The templated controller will parse out each input in swaggerfile declaration order and then call a method on your implementation type, suich as:

// Create responder: This will set the content type, status code and also
// terminate the request. Note that you must set x-gulp-swagger-codegen-outcome
// on operations in order to have a mapping here. Enforce typing of the
// responses with swaggerValidator from swagger-tools.
const responder = {
  req,
  res,
  // Handle status 200 [success]
  success: function endSuccess(result) {
    res.json(result || {}, 200);
  },
  // Handle status 400 [invalidId]
  invalidId: function endInvalidId(result) {
    res.json(result || {}, 400);
  },
  // Handle status 404 [notFound]
  notFound: function endNotFound(result) {
    res.json(result || {}, 404);
  },
}

// Validate implementation presence
const impl = resolveImplementation(usersImplementation);
if (!impl) {
  throw new Error('Cannot resolve implementation of users');
} else if (!impl.getUserByName) {
  throw new Error('Implementation is missing operation getUserByName for users');
} else if (!(typeof impl.getUserByName === 'function')) {
  throw new Error('Implementation is not a function: getUserByName for users');
}

// Execute
impl.getUserByName(
  username,
  responder
);

Note that in this example, we are calling getUserByName on the implementation type and passing both the parameters (username) and a responder object. The responder object is a function-map for terminating the request, so that when your implementation is done, you can call the correct result-name and the generated code will set the result code and end the request.
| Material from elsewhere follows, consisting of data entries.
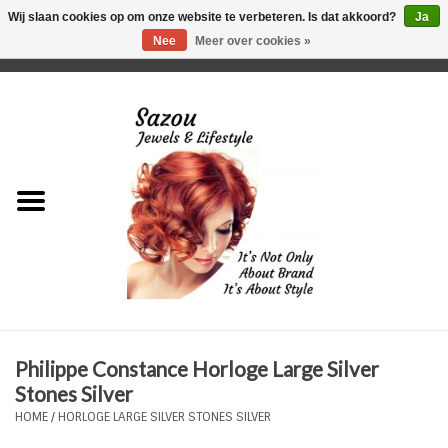
Wij slaan cookies op om onze website te verbeteren. Is dat akkoord?
Ja
Nee
Meer over cookies »
0 Artikelen - €0,00
Home
Just For Her
Just for Him
Kids Only
HORLOGES
Philippe Constance Horloge Large Silver
Plus Size Sieraden
Stones Silver
HOME
/
HORLOGE LARGE SILVER STONES SILVER
Enkelbandjes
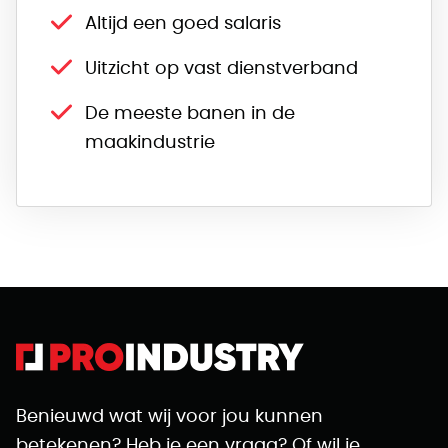
Altijd een goed salaris
Uitzicht op vast dienstverband
De meeste banen in de
maakindustrie
Benieuwd wat wij voor jou kunnen
betekenen? Heb je een vraag? Of wil je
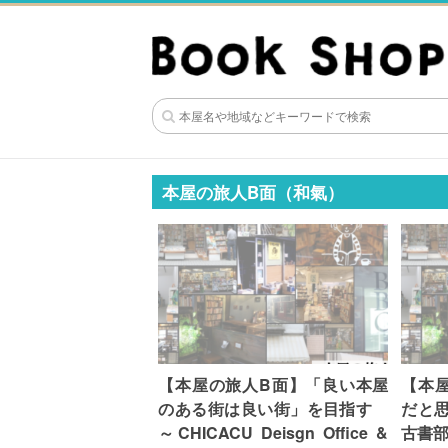
本屋の旅人B面（和氣）
【本屋の旅人B面】「良い本屋
【本
のある街は良い街」を目指す
だと
～CHICACU Deisgn Office &
古書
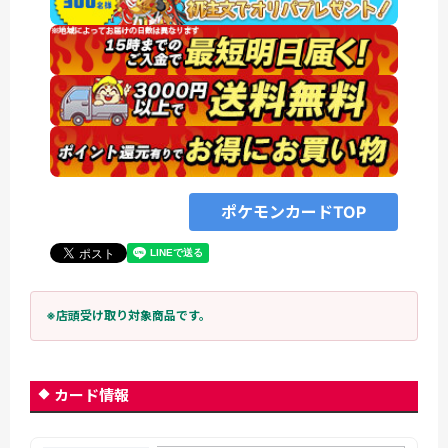
ポケモンカードTOP
※店頭受け取り対象商品です。
カード情報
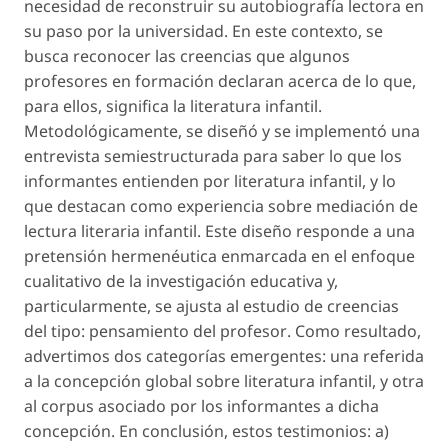
necesidad de reconstruir su autobiografía lectora en
su paso por la universidad. En este contexto, se
busca reconocer las creencias que algunos
profesores en formación declaran acerca de lo que,
para ellos, significa la literatura infantil.
Metodológicamente, se diseñó y se implementó una
entrevista semiestructurada para saber lo que los
informantes entienden por
literatura infantil
, y lo
que destacan como experiencia sobre
mediación de
lectura literaria infantil
. Este diseño responde a una
pretensión hermenéutica enmarcada en el enfoque
cualitativo de la investigación educativa y,
particularmente, se ajusta al estudio de creencias
del tipo:
pensamiento del profesor
. Como resultado,
advertimos dos categorías emergentes: una referida
a la
concepción global sobre literatura infantil
, y otra
al
corpus
asociado por los informantes a dicha
concepción. En conclusión, estos testimonios: a)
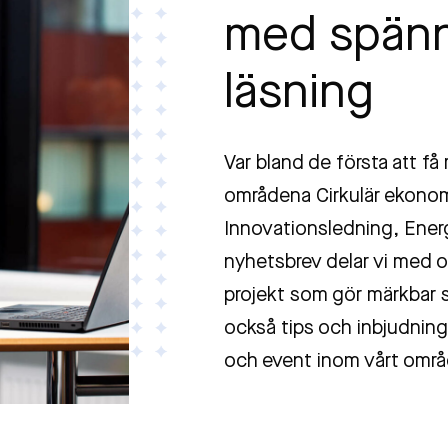
med spän
läsning
Var bland de första att få
områdena Cirkulär ekonomi
Innovationsledning, Energi
nyhetsbrev delar vi med o
projekt som gör märkbar sk
också tips och inbjudninga
och event inom vårt områ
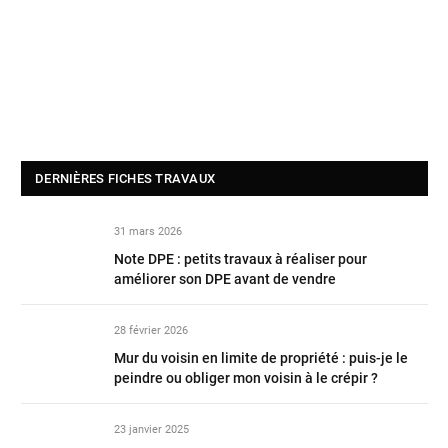
DERNIÈRES FICHES TRAVAUX
31 mars 2026
Note DPE : petits travaux à réaliser pour
améliorer son DPE avant de vendre
28 février 2026
Mur du voisin en limite de propriété : puis-je le
peindre ou obliger mon voisin à le crépir ?
23 janvier 2025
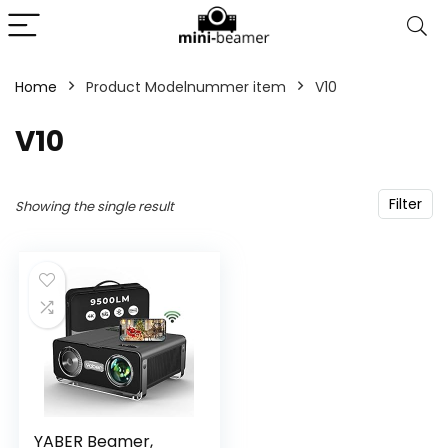
Home
Product Modelnummer item
‎V10
‎V10
Filter
Showing the single result
YABER Beamer,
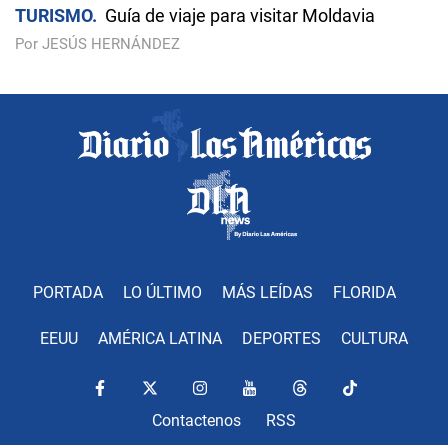
TURISMO
Guía de viaje para visitar Moldavia
Por JESÚS HERNÁNDEZ
PORTADA
LO ÚLTIMO
MÁS LEÍDAS
FLORIDA
EEUU
AMÉRICA LATINA
DEPORTES
CULTURA
Contactenos
RSS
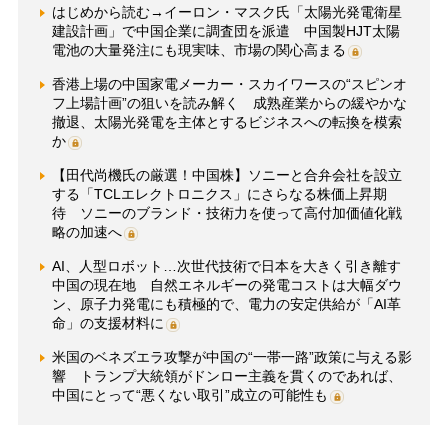
はじめから読む→イーロン・マスク氏「太陽光発電衛星
建設計画」で中国企業に調査団を派遣 中国製HJT太陽
電池の大量発注にも現実味、市場の関心高まる
香港上場の中国家電メーカー・スカイワースの“スピンオ
フ上場計画”の狙いを読み解く 成熟産業からの緩やかな
撤退、太陽光発電を主体とするビジネスへの転換を模索
か
【田代尚機氏の厳選！中国株】ソニーと合弁会社を設立
する「TCLエレクトロニクス」にさらなる株価上昇期
待 ソニーのブランド・技術力を使って高付加価値化戦
略の加速へ
AI、人型ロボット…次世代技術で日本を大きく引き離す
中国の現在地 自然エネルギーの発電コストは大幅ダウ
ン、原子力発電にも積極的で、電力の安定供給が「AI革
命」の支援材料に
米国のベネズエラ攻撃が中国の“一帯一路”政策に与える影
響 トランプ大統領がドンロー主義を貫くのであれば、
中国にとって“悪くない取引”成立の可能性も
You can annotate the names of the responder actions with the annotation x-gulp-swagger-codegen-outcome such as:

  responses:
    "404":
      x-gulp-swagger-codegen-outcome: notFound
      description: User not found
    "200":
      x-gulp-swagger-codegen-outcome: success
      description: successful operation
      schema:
        $ref: "#/definitions/User"
    "400":
      x-gulp-swagger-codegen-outcome: invalidId
      description: Invalid username supplied

Any operations without an annotation will not be processed by the template. You can manually use the res property from the responder for this scenario if you wish.

Contributions and Licensing

This code is MIT licensed and free for re-use in your projects and for forking. Whilst I'll do my best to maintain it for the forseeable future, you're more than welcome to submit feature requests or pull requests.